Kalindi Vora investigates relationships between gestational surrogates and commissioning parents as part of a larger discussion of the ethics of increasingly globalized assisted reproductive technologies in “Biopolitics of Trust in the Technosphere: A Look at Surrogacy, Labor, and Family,” published in the latest issue of Technosphere magazine.
As formerly localized processes of care and service work extend globally in their distribution, what challenge does this pose to national ideals of family and household economy? What new possibilities for communities of care might arise from this challenge?
In her analysis, Vora builds upon feminist and queer scholarship on domestic structures of trust and care labor to provide a critical context for discussion of gendered contractual labor in both the nuclear family and globalized service economies. As the national welfare state has retracted since the 1980s in the former colonial metropoles, privileged households have responded by outsourcing domestic labor, including the work of gestation and childbirth, to the formerly colonized world.

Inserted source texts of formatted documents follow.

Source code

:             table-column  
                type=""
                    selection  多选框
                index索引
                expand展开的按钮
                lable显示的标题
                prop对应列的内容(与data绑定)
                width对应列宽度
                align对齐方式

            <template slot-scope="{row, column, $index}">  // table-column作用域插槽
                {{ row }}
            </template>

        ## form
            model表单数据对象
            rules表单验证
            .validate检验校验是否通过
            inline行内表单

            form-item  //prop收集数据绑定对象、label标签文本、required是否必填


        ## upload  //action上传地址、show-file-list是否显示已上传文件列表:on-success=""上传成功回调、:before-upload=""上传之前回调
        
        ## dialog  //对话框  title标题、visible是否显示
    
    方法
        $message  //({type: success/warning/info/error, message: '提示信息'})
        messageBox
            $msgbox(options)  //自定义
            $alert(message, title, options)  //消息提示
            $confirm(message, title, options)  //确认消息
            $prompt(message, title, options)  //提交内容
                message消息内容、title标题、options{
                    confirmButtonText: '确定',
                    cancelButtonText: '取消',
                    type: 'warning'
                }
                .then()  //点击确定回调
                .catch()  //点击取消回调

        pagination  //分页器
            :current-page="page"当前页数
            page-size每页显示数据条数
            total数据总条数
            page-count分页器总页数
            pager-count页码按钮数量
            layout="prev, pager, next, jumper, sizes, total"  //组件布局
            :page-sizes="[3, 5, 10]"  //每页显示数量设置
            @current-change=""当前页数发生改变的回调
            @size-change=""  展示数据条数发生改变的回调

Vora draws on fieldwork she performed at an Indian assisted reproductive technology clinic in the research for her book Life Support: Biocapitalism and the New History of Outsourced Labor. The contrast in perspectives on economic patronage Vora observed between commissioning parents who hire low-wage Indian women to become gestational carriers and the carriers themselves speaks to the challenges that the global distribution of care and service work poses to outdated national ideals of work, family and reproduction.